Bukele a ouvert une fausse dichotomie (« sécurité ou démocratie et état de droit »), comme s’ils étaient incompatibles. Un discours très dangereux dans une Amérique latine qui crie à la sécurité des citoyens, mais dans laquelle l’État, à de nombreuses reprises, est un bourreau de plus.
Il y a un risque énorme que les méthodes de Bukele échappent au contrôle des gangs. Déjà pendant la pandémie, ses excès étaient scandaleux. Arrestation massive de personnes qui sont sorties chercher de la nourriture. L’abus de l’armée pour contrôler la population. Où fixez-vous la limite de votre idée de la sécurité ? Reste-t-il au contrôle des gangs ou s’étend-il au maintien de son pouvoir ?
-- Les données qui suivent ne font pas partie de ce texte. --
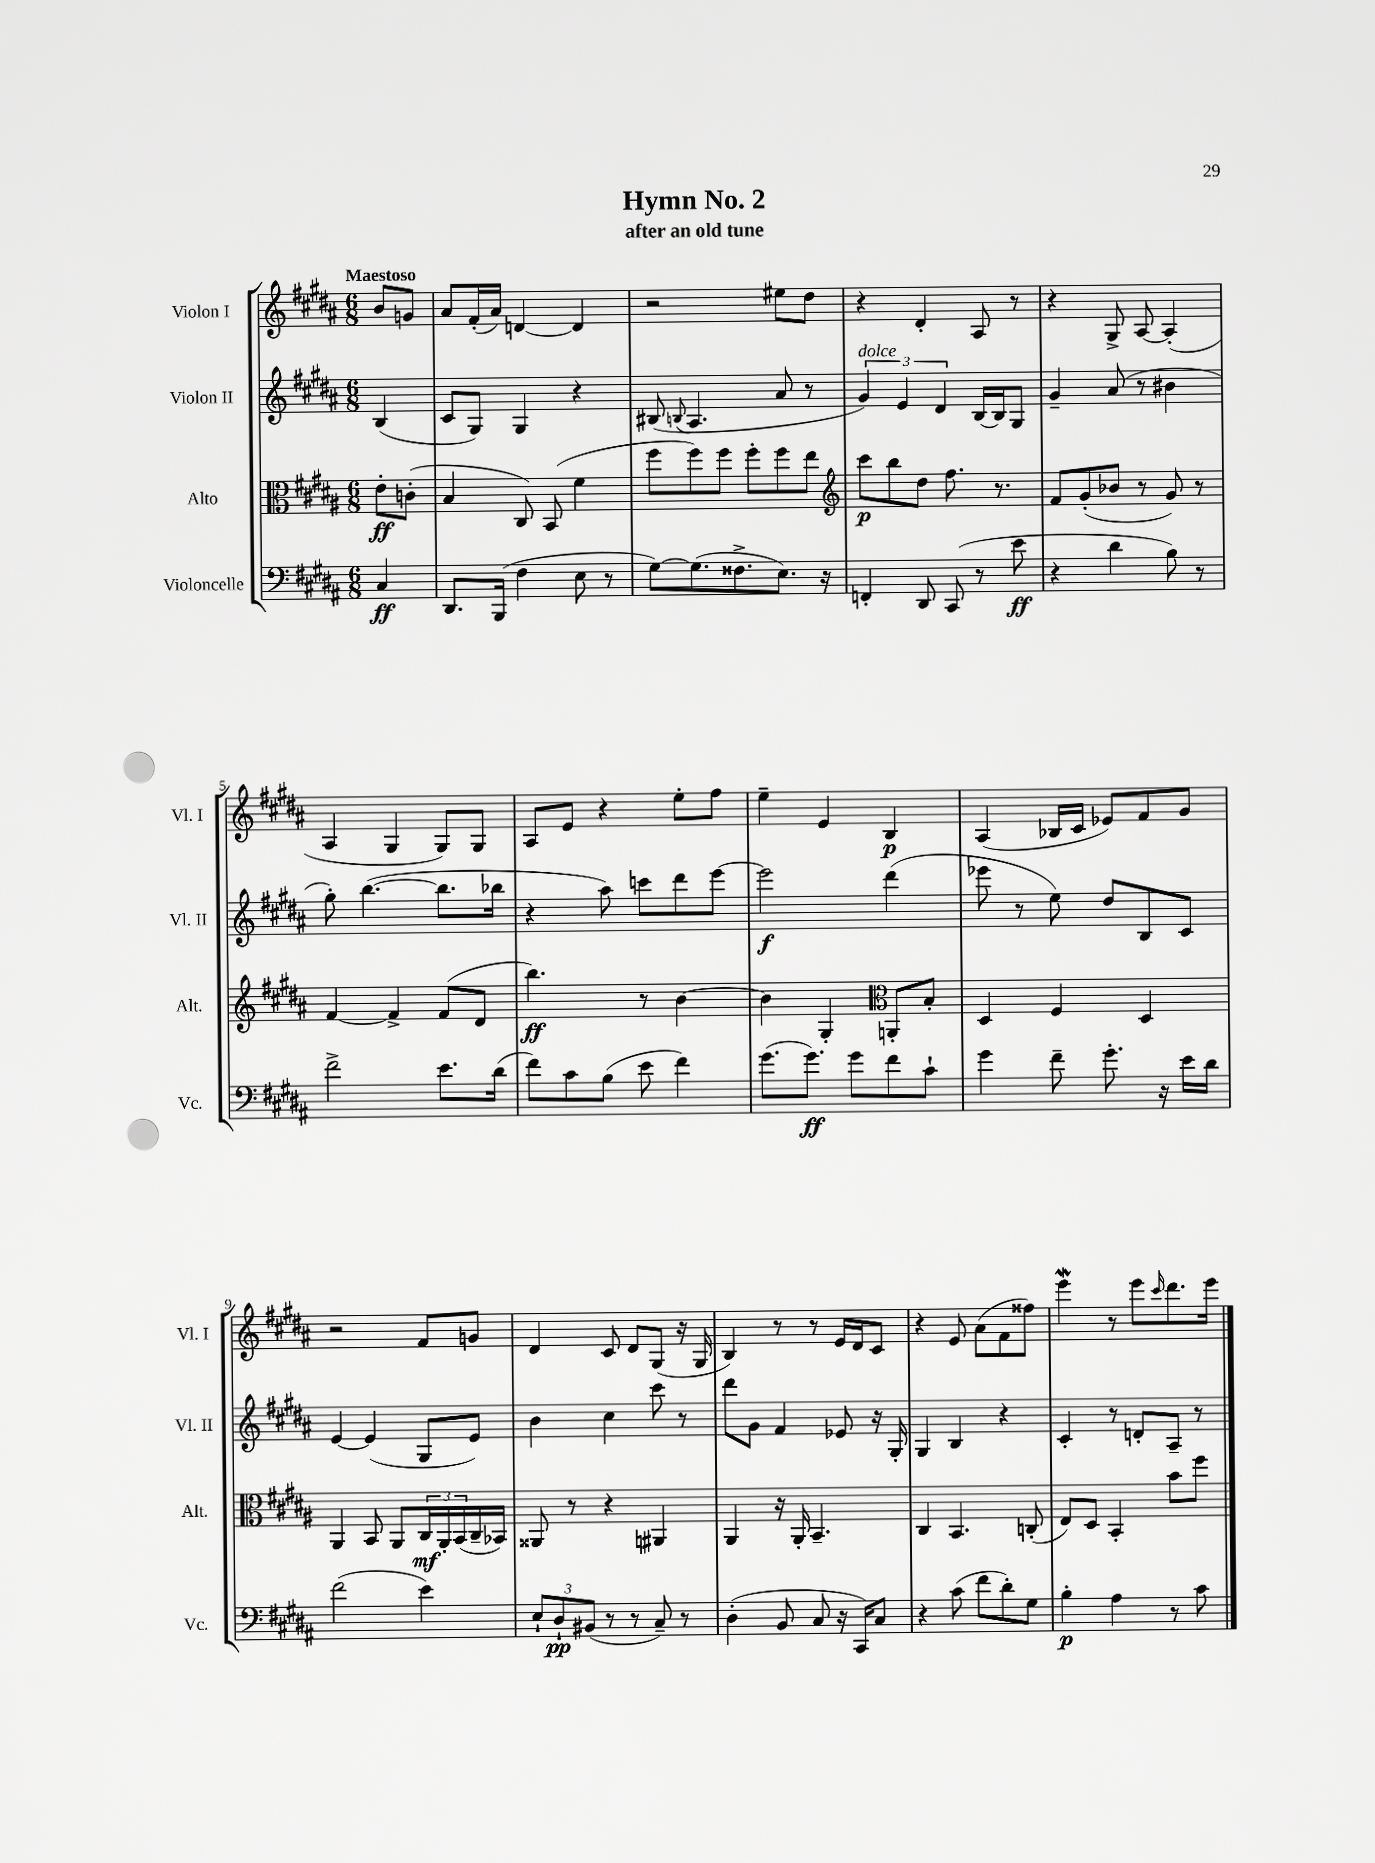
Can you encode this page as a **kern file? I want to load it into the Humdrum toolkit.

**kern	**dynam	**kern	**dynam	**kern	**dynam	**kern	**dynam
*part4	*part4	*part3	*part3	*part2	*part2	*part1	*part1
*staff4	*staff4	*staff3	*staff3	*staff2	*staff2	*staff1	*staff1
*I"Violoncelle	*	*I"Alto	*	*I"Violon II	*	*I"Violon I	*
*I'Vc.	*	*I'Alt.	*	*I'Vl. II	*	*I'Vl. I	*
*clefF4	*	*clefC3	*	*clefG2	*	*clefG2	*
*k[f#c#g#d#a#]	*	*k[f#c#g#d#a#]	*	*k[f#c#g#d#a#]	*	*k[f#c#g#d#a#]	*
*M6/8	*	*M6/8	*	*M6/8	*	*M6/8	*
=	=	=	=	=	=	=	=
!	!	!	!	!	!	!LO:TX:a:B:t=Maestoso	!
4C#/	ff	8e'\L	ff	(4B/	.	8b/L	.
.	.	(8cn'\J	.	.	.	8gn/J	.
=1	=1	=1	=1	=1	=1	=1	=1
8.DD#/L	.	4B/	.	8c#/L	.	8a#/L	.
.	.	.	.	8G#/J)	.	(16f#'/L	.
(16BBB/Jk	.	.	.	.	.	16a#/JJ)	.
4F#\	.	8C#/)	.	4G#/	.	[4dn/	.
.	.	(8BB/	.	.	.	.	.
8E\	.	4f#\	.	4r	.	4d/]	.
8r	.	.	.	.	.	.	.
=2	=2	=2	=2	=2	=2	=2	=2
[8G#\L)	.	8ff#\L	.	(8B#X/	.	2r	.
.	.	.	.	8qqBn/	.	.	.
(8.G#\]	.	8ff#\)	.	4.A#/	.	.	.
.	.	8ff#\J	.	.	.	.	.
8.F##X^\	.	.	.	.	.	.	.
.	.	8ff#'\L	.	.	.	.	.
8.E\J)	.	8ff#\	.	8a#/	.	8ee#X\L	.
.	.	8ee\J	.	8r	.	8dd#\J	.
16r	.	.	.	.	.	.	.
=3	=3	=3	=3	=3	=3	=3	=3
*	*	*clefG2	*	*	*	*	*
!	!	!	!	!LO:TX:a:i:t=dolce	!	!	!
4FFn'/	.	8ccc#\L	p	6g#/)	.	4r	.
.	.	8bb\	.	.	.	.	.
.	.	.	.	6e/	.	.	.
8DD#/	.	8dd#\J	.	.	.	4d#'/	.
.	.	.	.	6d#/	.	.	.
(8CC#/	.	8.ff#\	.	.	.	.	.
8r	.	.	.	[16B/LL	.	8A#/	.
.	.	8.r	.	16B/J]	.	.	.
8e\	ff	.	.	8G#/J	.	8r	.
=4	=4	=4	=4	=4	=4	=4	=4
4r	.	8f#/L	.	4g#~/	.	4r	.
.	.	(8g#'/	.	.	.	.	.
4d#\	.	8b-X/J	.	(8a#/	.	8G#^/	.
.	.	8r	.	8r	.	[8A#/	.
8B\)	.	8g#/)	.	4b#X\	.	(4A#'/]	.
8r	.	8r	.	.	.	.	.
!!LO:LB:g=z
=5	=5	=5	=5	=5	=5	=5	=5
2f#^\	.	[4f#/	.	8gg#'\)	.	4A#/	.
.	.	.	.	([4.bb\	.	.	.
.	.	4f#^/]	.	.	.	4G#/	.
8.e\L	.	(8f#/L	.	8.bb\L]	.	8G#/L)	.
.	.	8d#/J	.	.	.	8G#/J	.
(16d#\Jk	.	.	.	16bb-X\Jk	.	.	.
=6	=6	=6	=6	=6	=6	=6	=6
8f#\L)	.	4.bb\)	ff	4r	.	8A#/L	.
8c#\	.	.	.	.	.	8e/J	.
(8B\J	.	.	.	8aa#\)	.	4r	.
8e\	.	8r	.	8cccn\L	.	.	.
4f#\)	.	[4b\	.	8ddd#\	.	8ee'\L	.
.	.	.	.	[8eee\J	.	8ff#\J	.
=7	=7	=7	=7	=7	=7	=7	=7
(8.g#\L	.	4b\]	.	2eee\]	f	4ee~\	.
8.g#\J)	ff	.	.	.	.	.	.
.	.	4G#'/	.	.	.	4e/	.
8g#\L	.	.	.	.	.	.	.
*	*	*clefC3	*	*	*	*	*
8f#\	.	8AAn'/L	.	(4ddd#\	.	4B/	p
8c#`\J	.	8B'/J	.	.	.	.	.
=8	=8	=8	=8	=8	=8	=8	=8
4g#\	.	4D#/	.	8eee-X\	.	(4A#/	.
.	.	.	.	8r	.	.	.
8f#~\	.	4F#/	.	8ee\)	.	16B-X/LL	.
.	.	.	.	.	.	16c#/JJ	.
8.g#'\	.	.	.	8dd#/L	.	8e-X/L)	.
.	.	4D#/	.	8B/	.	8f#/	.
16r	.	.	.	.	.	.	.
16e\LL	.	.	.	8c#/J	.	8g#/J	.
16d#\JJ	.	.	.	.	.	.	.
!!LO:LB:g=z
=9	=9	=9	=9	=9	=9	=9	=9
(2f#\	.	4AA#/	.	[4e/	.	2r	.
.	.	8BB/	.	(4e/]	.	.	.
.	.	8AA#/L	.	.	.	.	.
4e\)	.	24C#/L	mf	8G#/L	.	8f#/L	.
.	.	24AA#'/	.	.	.	.	.
.	.	(24BB/	.	.	.	.	.
.	.	16C#~/	.	8e/J)	.	8gn/J	.
.	.	16BB-X/JJ)	.	.	.	.	.
=10	=10	=10	=10	=10	=10	=10	=10
12E`/L	.	8AA##X/	.	4b\	.	4d#/	.
12D#`/	pp	.	.	.	.	.	.
.	.	8r	.	.	.	.	.
(12BB#X/J	.	.	.	.	.	.	.
8r	.	4r	.	4cc#\	.	8c#/	.
8r	.	.	.	.	.	8d#/L	.
8C#~/)	.	4AA#X/	.	8ccc#\	.	(8G#/J	.
8r	.	.	.	8r	.	16r	.
.	.	.	.	.	.	16G#/	.
=11	=11	=11	=11	=11	=11	=11	=11
(4D#'\	.	4AA#/	.	8ddd#\L	.	4B/)	.
.	.	.	.	8g#\J	.	.	.
8BB/	.	16r	.	4f#/	.	8r	.
.	.	16AA#'/	.	.	.	.	.
8C#/	.	4.BB~/	.	.	.	8r	.
16r	.	.	.	8e-X/	.	16e/LL	.
16CC#/KL)	.	.	.	.	.	16d#/J	.
8C#/J	.	.	.	16r	.	8c#/J	.
.	.	.	.	16G#'/	.	.	.
=12	=12	=12	=12	=12	=12	=12	=12
4r	.	4C#/	.	4G#/	.	4r	.
(8c#\	.	4.BB/	.	4B/	.	8e/	.
8f#\L	.	.	.	.	.	(8a#\L	.
8d#'\)	.	.	.	4r	.	8f#\	.
8G#\J	.	(8Cn'/	.	.	.	8ff##X\J)	.
=13	=13	=13	=13	=13	=13	=13	=13
4B'\	p	8E/L)	.	4c#'/	.	4eeew\	.
.	.	8D#/J	.	.	.	.	.
4A#\	.	4BB'/	.	8r	.	8r	.
.	.	.	.	8dn'/L	.	8eee\L	.
.	.	.	.	.	.	16qqccc#/	.
8r	.	8b\L	.	8A#~/J	.	8.ddd#\	.
8c#\	.	8ff#\J	.	8r	.	.	.
.	.	.	.	.	.	16eee\Jk	.
==	==	==	==	==	==	==	==
*-	*-	*-	*-	*-	*-	*-	*-
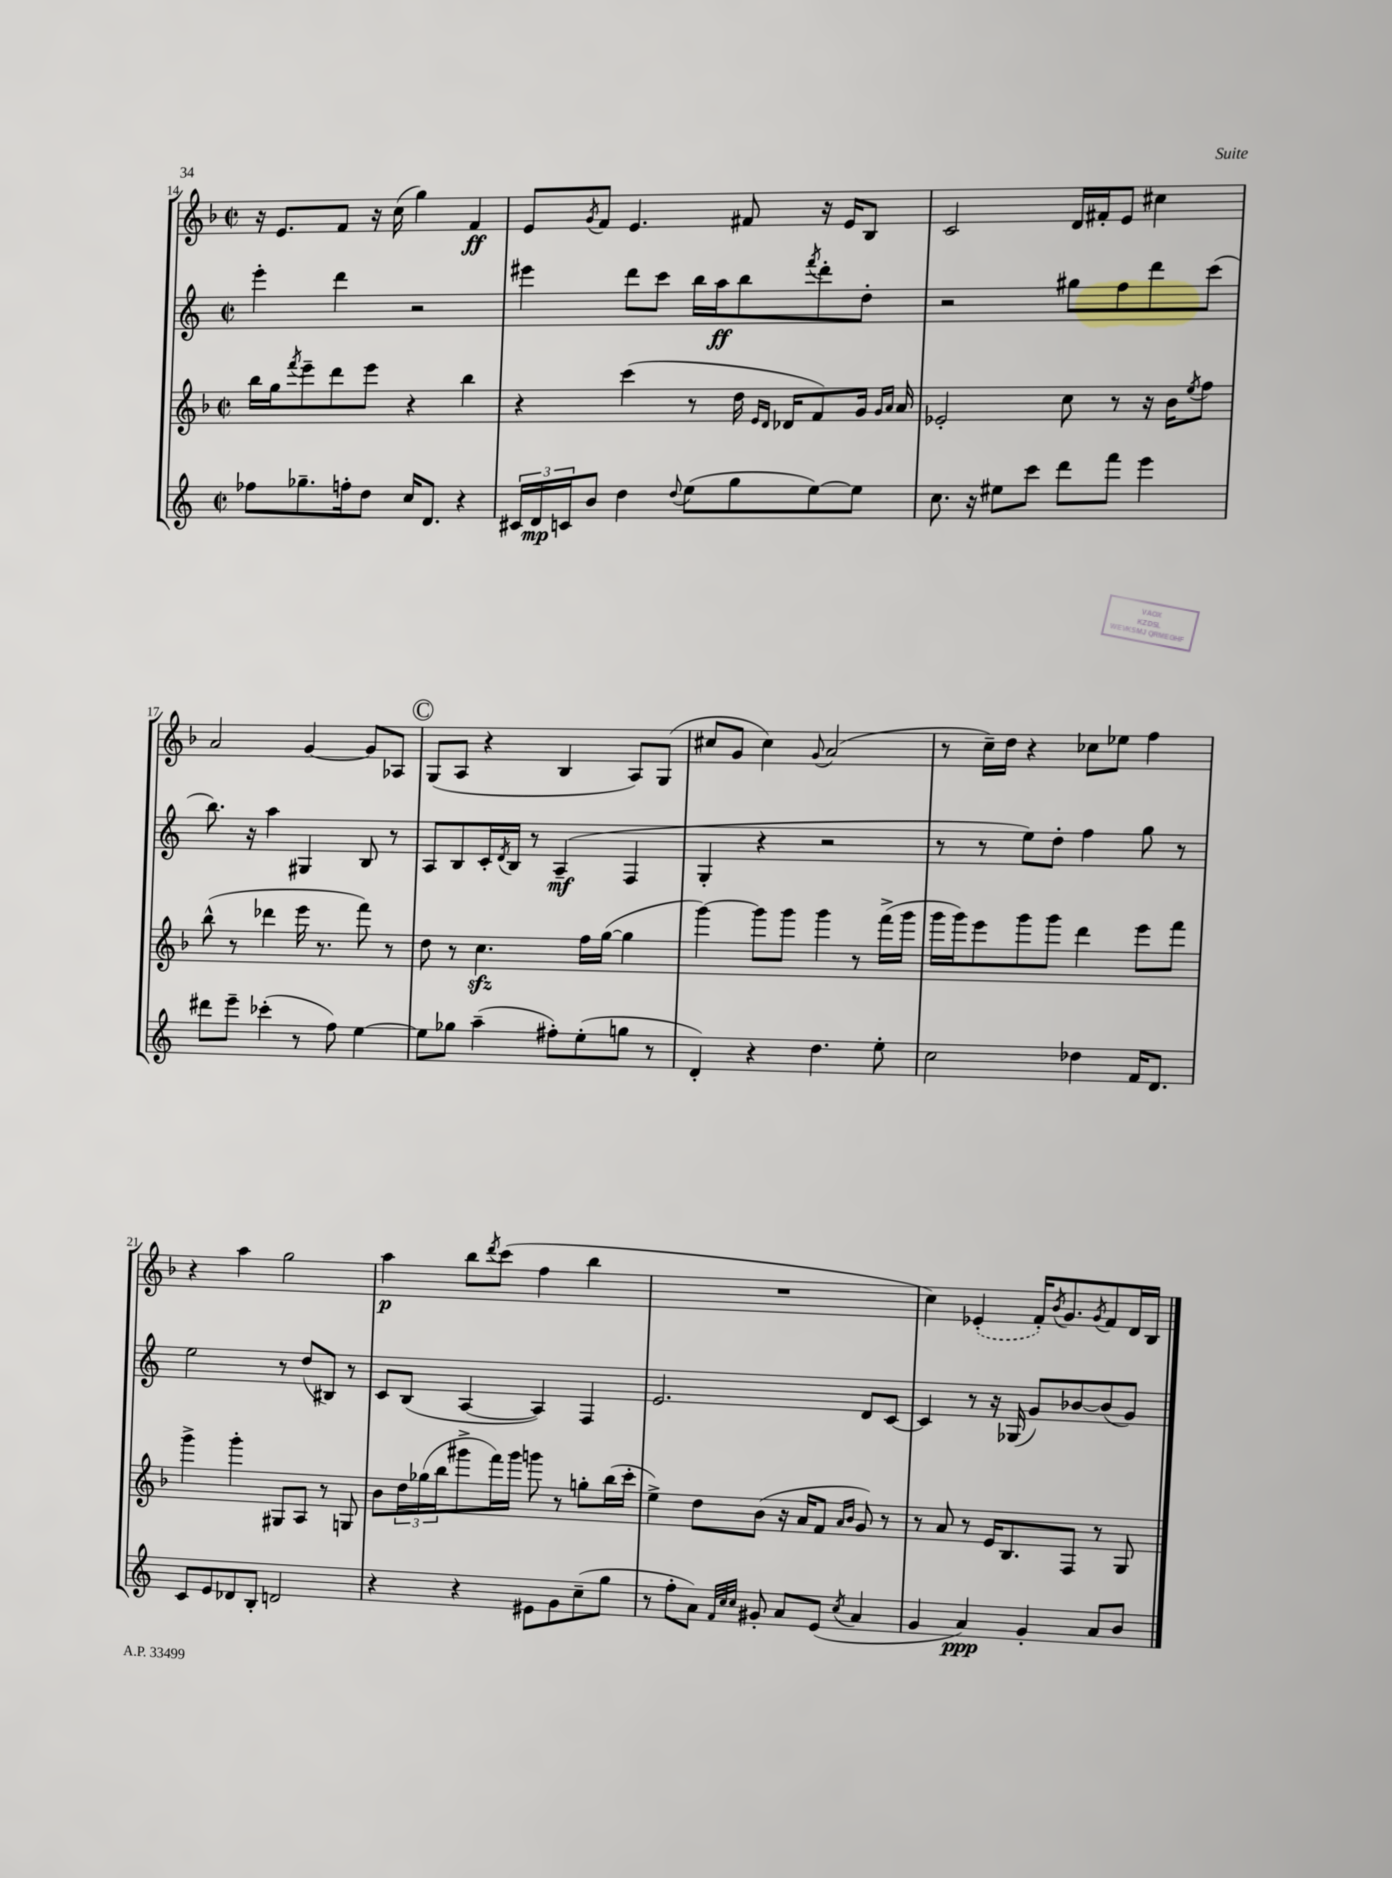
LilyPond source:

<<
\new StaffGroup <<
\new Staff = "s0" {
    \clef treble \key f \major \defaultTimeSignature \time 2/2
    r16 e'8. f'8 r16 c''16( g''4) f'4\ff |
    e'8 \acciaccatura { g'8 } f'8 e'4. fis'8 r16 e'16 bes8 |
    c'2 d'16 fis'16-. e'8 cis''4 |
    a'2 g'4~ g'8 aes8 |
    \mark \markup { \circle "C" } g8( a8 r4 bes4 a8) g8( |
    cis''8 g'8 cis''4) \appoggiatura { g'8 } a'2( |
    r8 c''16--) d''16 r4 ces''8 ees''8 f''4 |
    r4 a''4 g''2 |
    a''4\p bes''8 \acciaccatura { d'''8 } c'''8( f''4 bes''4 |
    R1 |
    c''4) \once \slurDashed ees'4-.( f'16-.) \acciaccatura { bes'8 } g'8. \acciaccatura { g'8 } f'8 d'16 bes16 \bar "|." |
}
\new Staff = "s1" {
    \clef treble \key c \major \defaultTimeSignature \time 2/2
    e'''4-. d'''4 r2 |
    eis'''4 d'''8 c'''8 b''16 a''16\ff b''8 \acciaccatura { f'''8 } d'''8-. d''8-. |
    r2 gis''8 f''8 d'''8 c'''8( |
    b''8.) r16 a''4 gis4 b8 r8 |
    \mark \markup { \circle "C" } a8 b8 c'16-. \acciaccatura { d'8 } b16 r8 a4--\mf( f4 |
    g4-. r4 r2 |
    r8 r8 e''8) d''8-. f''4 g''8 r8 |
    e''2 r8 d''8( bis8) r8 |
    c'8 b8( a4~ a4) f4 |
    e'2. d'8 c'8~ |
    c'4 r8 r16 ges16( g'8) bes'8~ bes'8( g'8) \bar "|." |
}
\new Staff = "s2" {
    \clef treble \key f \major \defaultTimeSignature \time 2/2
    bes''16 g''16 \acciaccatura { f'''8 } e'''8-- d'''8 e'''8 r4 bes''4 |
    r4 c'''4( r8 d''16 \grace { e'16 d'16 } des'16 f'8) g'16 \grace { g'16 a'16 } a'16 |
    ees'2-. c''8 r8 r16 bes'16 \acciaccatura { e''8 } f''8 |
    bes''8-^( r8 des'''4 e'''16 r8. f'''8) r8 |
    \mark \markup { \circle "C" } d''8 r8 c''4.\sfz f''16 g''16~( g''4 |
    g'''4~) g'''8 g'''8 g'''4 r8 f'''16->( g'''16 |
    g'''16 g'''16) e'''8 g'''8 g'''8 d'''4 e'''8 f'''8 |
    g'''4-> g'''4-. gis8 a8 r8 g8 |
    bes'8 \tuplet 3/2 { d''16 ges''16( bes''16 } gis'''8-> f'''16) gis'''16 g'''8 r8 g''8-. bes''16( c'''16-. |
    e''4->) d''8 bes'8( r16 a'16 f'8 \grace { a'16 bes'16 } g'8) r8 |
    r8 a'8 r8 e'16 bes8. f8 r8 g8 \bar "|." |
}
\new Staff = "s3" {
    \clef treble \key c \major \defaultTimeSignature \time 2/2
    fes''8 ges''8.-- f''16-. d''8 c''16 d'8. r4 |
    \tuplet 3/2 { cis'16 d'16\mp c'16 } b'8 d''4 \appoggiatura { d''8 } e''8( g''8 e''8~) e''8 |
    c''8. r16 eis''8 c'''8 d'''8 f'''8 e'''4 |
    dis'''8 e'''8-- ces'''4-.( r8 f''8) e''4~ |
    \mark \markup { \circle "C" } e''8 ges''8 a''4--( fis''8-.) e''8-.( g''8 r8 |
    d'4-.) r4 d''4. e''8-. |
    c''2 des''4 f'16 d'8. |
    c'8 e'8 des'8 b8-. d'2 |
    r4 r4 eis'8 g'8 c''8--( g''8 |
    r8 f''8-. a'8) \grace { f'32 c''32 c''32 } gis'8-. a'8 e'8( \acciaccatura { c''8 } a'4 |
    g'4 a'4\ppp) g'4-. a'8 b'8 \bar "|." |
}
>>
>>
\layout { \context { \Score currentBarNumber = #14 } }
Ce qui se passe au Salvador est très grave pour la démocratie. Il n’y a aucune garantie qu’à long terme, ce sera durable. Même si à moyen terme il ne finit pas par se transformer complètement en un autoritarisme comme d’autres dans la région. Tandis que certains applaudissent la main lourde de Bukele, d’autres, innocents, sont passés de la peur du gang à la terreur de l’État.
*** Érika Rodríguez Pinzón est professeur à l’Université Complutense, chercheuse à l’ICEI et conseillère spéciale du Haut Représentant de l’Union européenne.